Response 4: We will reorganize the Discussion into four subsections. No content will be removed; existing paragraphs will be redistributed under the following headings:
4.1. Fluctuating symptoms or enduring structural vulnerability?, paragraphs on the first argument + new longitudinal evidence (see Response 2 above)
4.2. The borderline factor, paragraphs on factor-analytic findings, bifactor modeling, HiTOP, and the Circumplex of Personality Metatraits
4.3. Clinical utility, paragraphs on diagnostic redundancy + new paragraph on treatment evidence (addressing Reviewer 1, Comment 4)
4.4. Toward a synthesis: borderline pathology as a severity dimension, integrating paragraph
Comment 5: The chapter “Conclusions” clearly summarizes the main idea of the article. I propose to add a short section on the limitations of the study and include some directions for future research.
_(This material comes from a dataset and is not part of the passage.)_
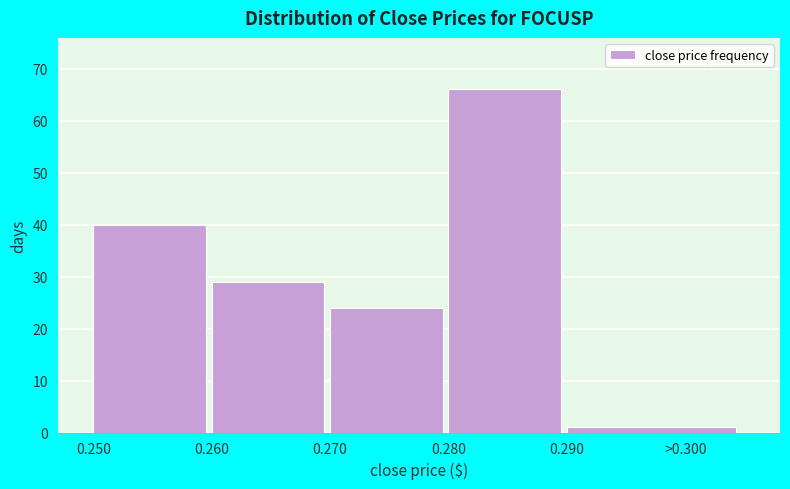

Reading right to left, list all the values displayed in this chart.

1	66	24	29	40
Response 5: We will add the following subsection:
Limitations and future directions
“As a narrative review, literature selection was guided by conceptual relevance and the authors’ theoretical perspective rather than systematic criteria; the analysis may not capture all relevant studies and may reflect the interpretive emphasis inherent to psychodynamic and dimensional approaches. Research priorities include: longitudinal testing of whether borderline features prospectively predict the trajectory of overall personality dysfunction; investigation of whether borderline pathology retains incremental predictive validity for treatment response, self-harm, and functional recovery beyond what severity ratings alone can capture; and examination of the relationship between the general factor of personality disorder and borderline pathology across diverse samples, including adolescents, where early identification may alter developmental course. The most pressing question is translational: dimensional systems now require clinicians to rate severity levels and trait domains, yet real-world data on how these ratings perform in routine practice remain scarce. It is still unknown whether severity and domain assessments can be reliably implemented across diverse clinical settings, including those with limited resources. In this context, the borderline pattern, with its long-established clinical recognizability, may serve as a practical anchor for severity assessment, offering clinicians a familiar configuration that specifies what moderate-to-severe personality dysfunction looks like in practice.”